<<<<

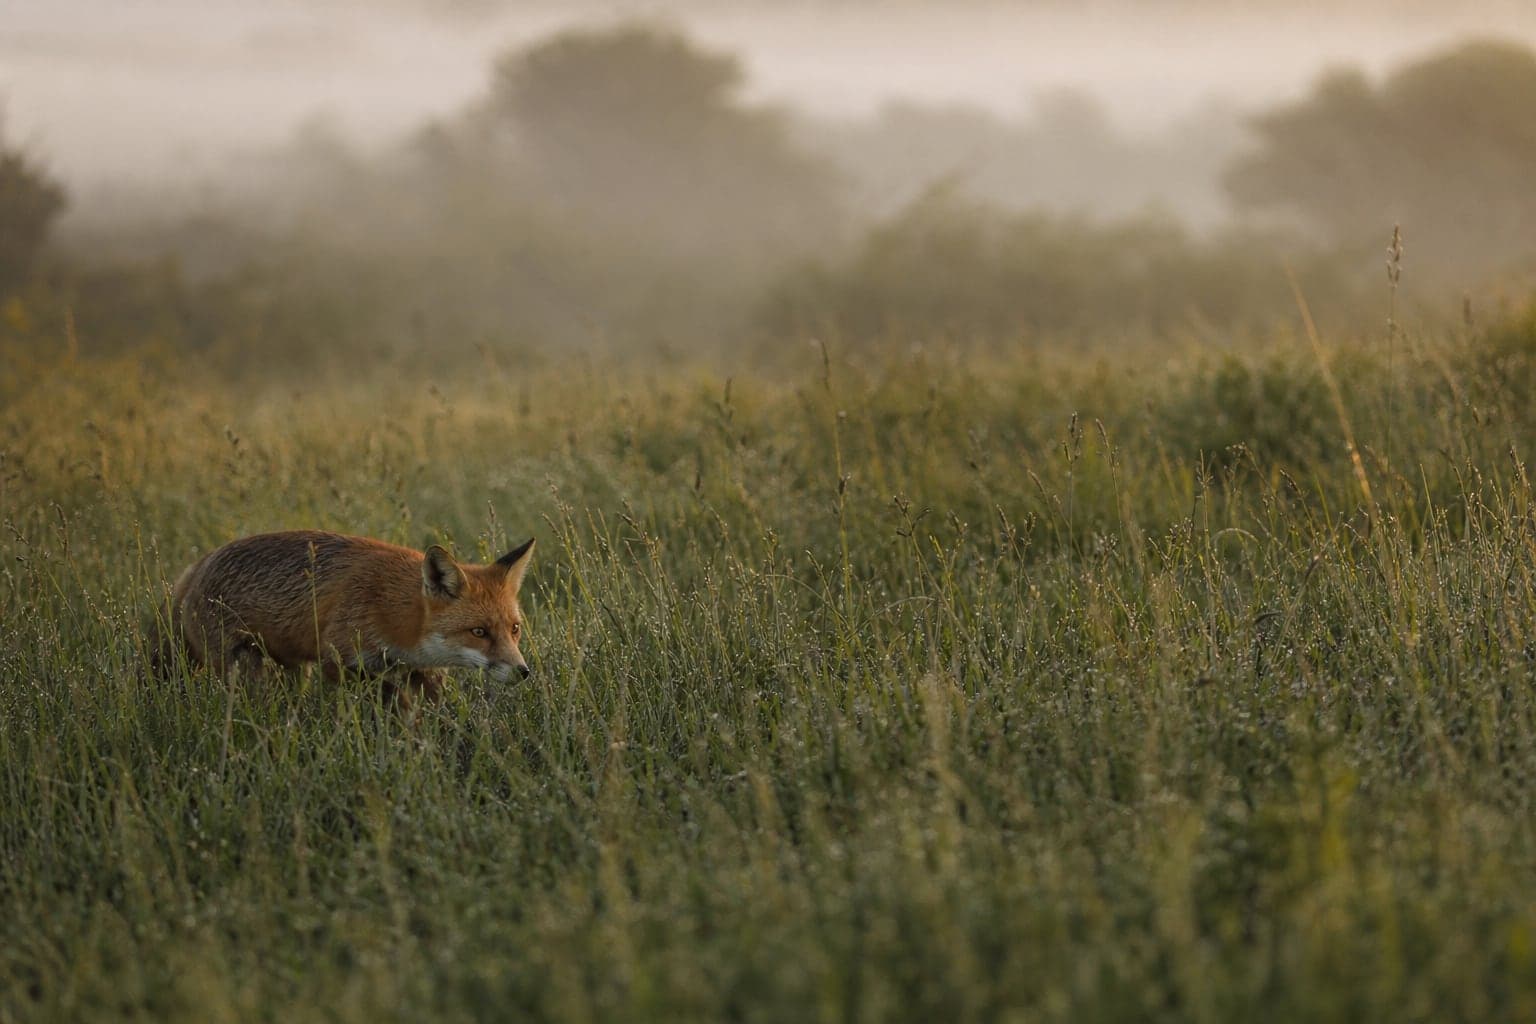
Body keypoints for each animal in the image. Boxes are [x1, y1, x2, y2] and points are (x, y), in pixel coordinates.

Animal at [154, 530, 534, 705]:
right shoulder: (339, 662)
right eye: (479, 632)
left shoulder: (420, 672)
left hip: (296, 670)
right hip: (246, 671)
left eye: (514, 629)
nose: (523, 672)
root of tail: (195, 568)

>>>>

### Problem
Down to the final line, restate the material above word for word, but omit its pictures.

### Exercise output
Body keypoints for each animal in the image. Boxes are [x1, y1, x2, y2] and points are (x, y), in pixel coordinates.

Animal at [154, 530, 534, 705]:
right shoulder: (339, 662)
right eye: (479, 632)
left shoulder: (420, 672)
left hip: (296, 670)
right hip: (246, 671)
left eye: (514, 629)
nose: (523, 672)
root of tail: (195, 568)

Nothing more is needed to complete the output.